▶ **Supplied material**
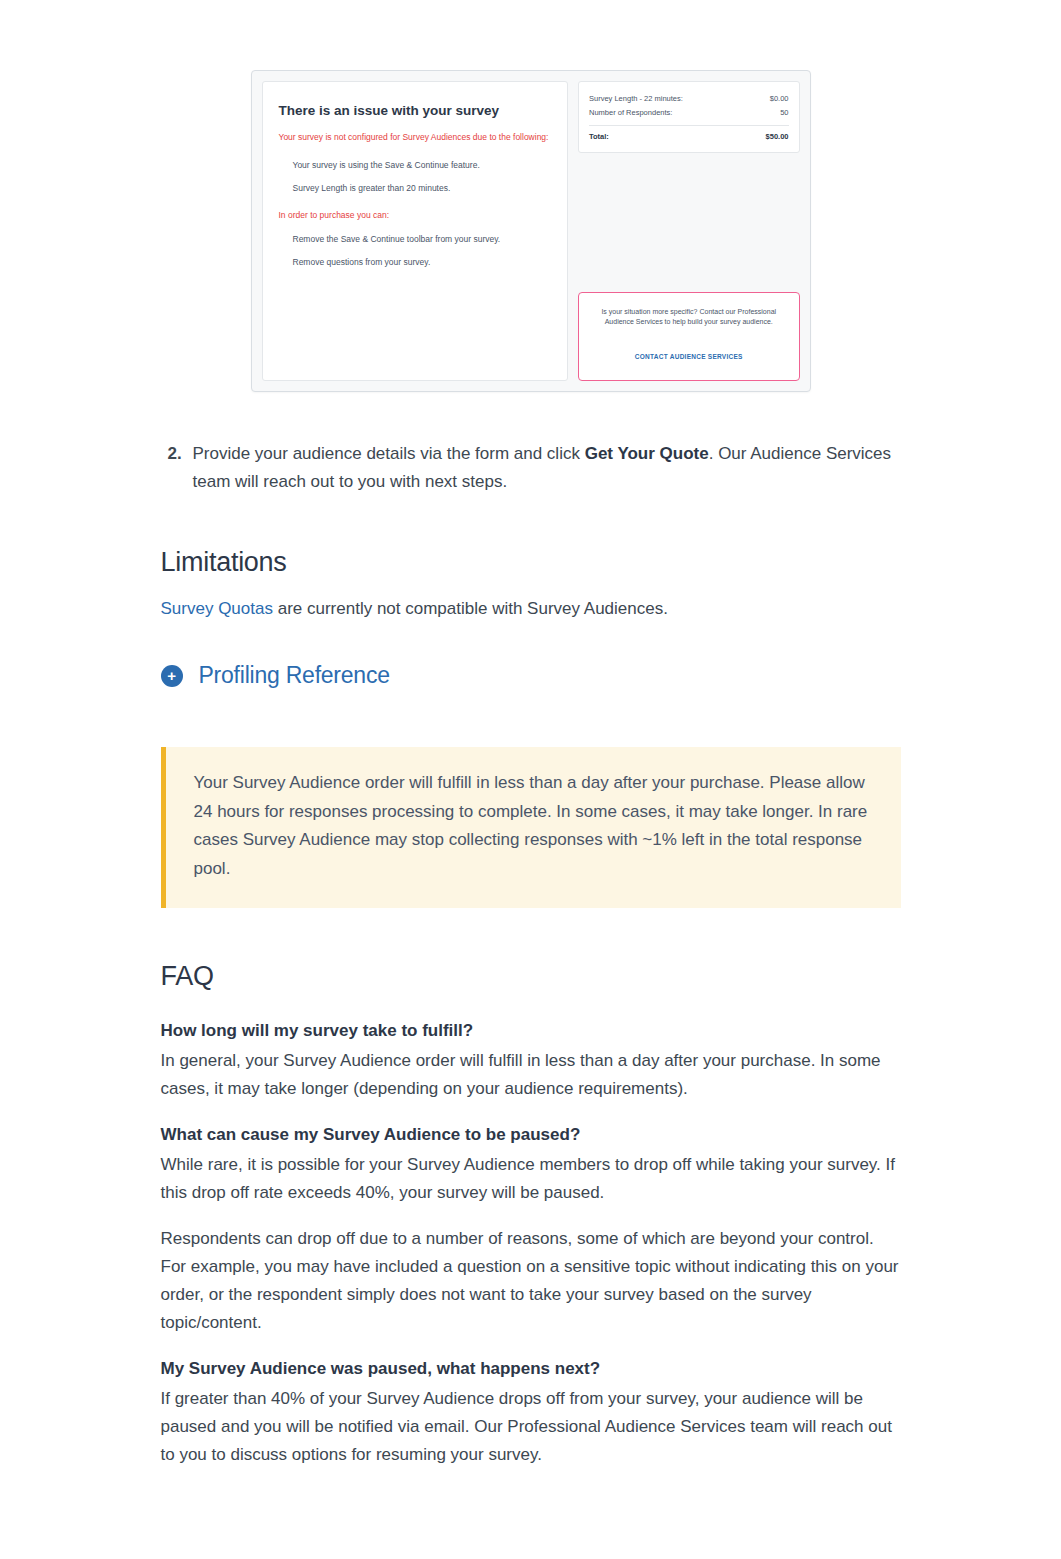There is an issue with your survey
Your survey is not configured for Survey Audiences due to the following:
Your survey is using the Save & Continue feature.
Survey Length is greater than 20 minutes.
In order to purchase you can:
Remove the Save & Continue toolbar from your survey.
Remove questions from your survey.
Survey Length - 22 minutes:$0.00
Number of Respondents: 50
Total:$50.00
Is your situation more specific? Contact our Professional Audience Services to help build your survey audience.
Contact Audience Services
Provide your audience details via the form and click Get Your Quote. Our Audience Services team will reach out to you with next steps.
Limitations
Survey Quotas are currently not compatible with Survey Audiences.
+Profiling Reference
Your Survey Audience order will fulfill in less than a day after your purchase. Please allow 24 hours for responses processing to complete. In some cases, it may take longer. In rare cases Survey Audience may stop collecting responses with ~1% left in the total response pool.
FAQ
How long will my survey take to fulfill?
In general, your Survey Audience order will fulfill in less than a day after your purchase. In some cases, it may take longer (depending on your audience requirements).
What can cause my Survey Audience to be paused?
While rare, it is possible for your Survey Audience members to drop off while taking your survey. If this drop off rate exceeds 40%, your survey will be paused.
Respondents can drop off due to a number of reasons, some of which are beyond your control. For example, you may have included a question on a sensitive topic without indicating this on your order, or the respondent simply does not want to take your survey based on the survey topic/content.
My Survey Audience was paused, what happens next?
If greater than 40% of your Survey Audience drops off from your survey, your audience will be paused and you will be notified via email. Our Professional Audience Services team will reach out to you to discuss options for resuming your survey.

▶ **The task**
For each line above that contains "Contact", make a copy.

▶ **Your response**
Is your situation more specific? Contact our Professional Audience Services to help build your survey audience.
Contact Audience Services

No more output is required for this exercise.